Last month, Facebook dropped the news about their “Open Graph” or new Facebook Platform that brings content into Facebook – and of course expands Facebook’s web reach out to a more granular level. Since the announcement, there have been two questions asked quite frequently:
- Should I put this on my website?
- How do I put this on my website?
Luckily, this post will answer both of the above questions. To question 1: unless you have content that isn’t interesting, isn’t social in nature or you have privacy concerns, adding this is new functionality to your original content is recommended.
However, it isn’t recommended to go buck wild putting this functionality on every page, just your content that would interesting people. Should it be on your Contact Us Page? No. Should it be on your weekly unique and creative blog posts? Yes. The answer to question 2 isn’t quite cut and dry, so this post will serve as an à la carte menu on the various different ways to implement the Facebook “Like” code onto your individual pages/posts.

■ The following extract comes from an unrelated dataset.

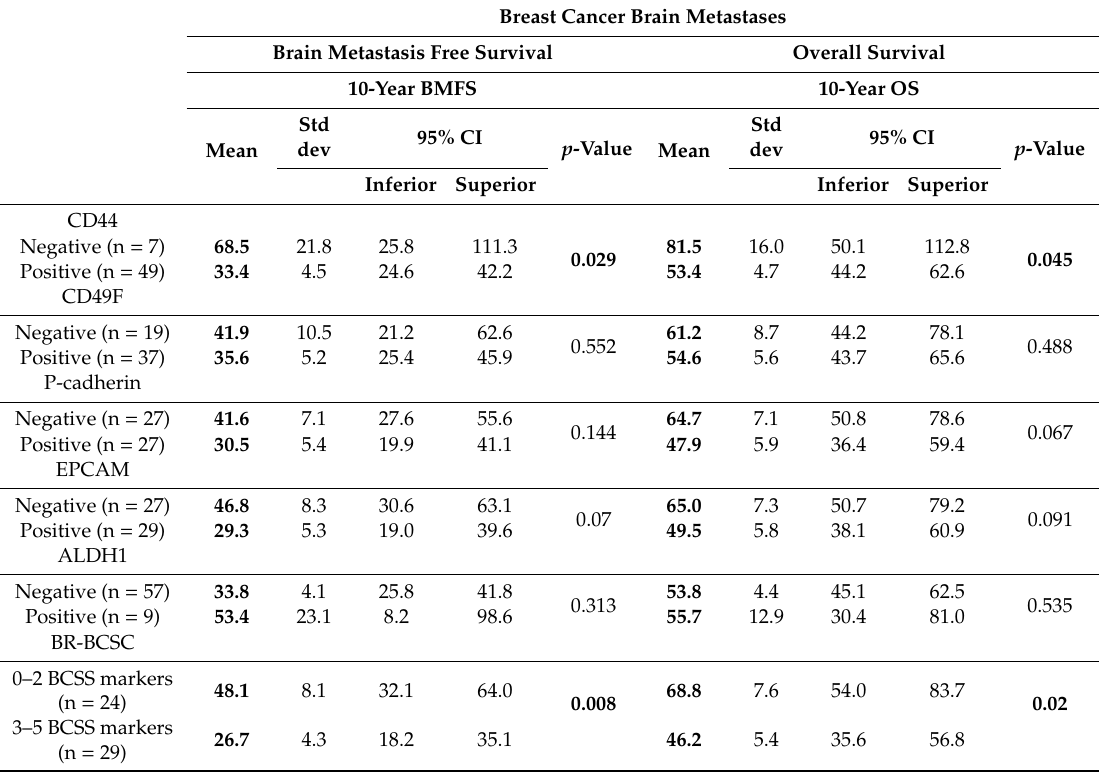
Table 2. Survival for the individual breast cancer stem cell (BCSC) markers CD44, CD49f, P-cadherin, EPCAM, and ALDH1 and for the brain (BR) BCSC (BR-BCSC) signature. Survival means were estimated using the Kaplan–Meier method and compared using the log-rank (Mantel–Cox) test. A significant level of 5% was considered. Missing cases were not considered for statistical analysis. Mean survival are in bold as well as the significant p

“Single Serving” implementation
Looking to have a “Like” button appear on a single post or page? If so, this section is for you. Facebook makes it quite easy to copy-paste a code snippet right into the HTML of any page/post and have the “Like” button appear instantly. This standard code can be found on the main Facebook for Websites page.
But wait – there’s more! Not only can you have the standard button, but there is also the ability to tweak the font, profile images, verbiage, width and color combinations with the drop down buttons. One of the most interesting options that can be customized is the verb itself. While most people call it the “like” button, the button can actually say that users either “like” something or that they “recommend” something.
If you want give your article a bit more customization, you can add in additional meta data to customize what shows up on a users wall. The following attributes can be customized so that you can dictate the name of the item that users like, along with the proper site name and accompanying images. Note: for this to work, the site must be added to the Facebook Open Graph Protocol. Here is the sample code that could be implemented for this page:
og:title – This will overwrite the title tag as the name of the article that will show on Facebook
og:site_name – This will be the exact site name that will display in conjunction with the article that was liked.
og:image – This will represent the best image for the page users will ‘like’
So for this article page, the meta data could look like this:
<meta property=”og:title” content=”How To Add Facebook Like Button”/>
<meta property=”og:site_name” content=”Search Engine Land”/>
<meta property=”og:image” content=”https://searchengineland.com/images/20/logo.png”/>
And the end result would be:
Facebook user likes “How To Add Facebook Like Button” from Search Engine Land (with accompanying logo)
This is still early in the game, and there are a variety of bugs and issues popping up, but there is great support in the Facebook developer forums if you get stuck.
Site-wide platform implementation
If looking to go ahead and toss the code on every page on your blogging platform, there are a variety of plugins that have already been built to save you time and effort! Simply choose from the blogging software you are using and follow the instructions or add on the plugins so you users can “like” away.
Right now, the highest rated plugin is the “fblikebutton” plugin. This allows for some handy implementation options like displaying above/below the content with the addition to add to pages and the homepage. There are also a variety of other like buttons on the WordPress plugin market.
SixApart has put together a easy method for adding the “like” widget on their TypePad templates. It has some nice options to display on a post-by-post basis and even has help for advanced templates.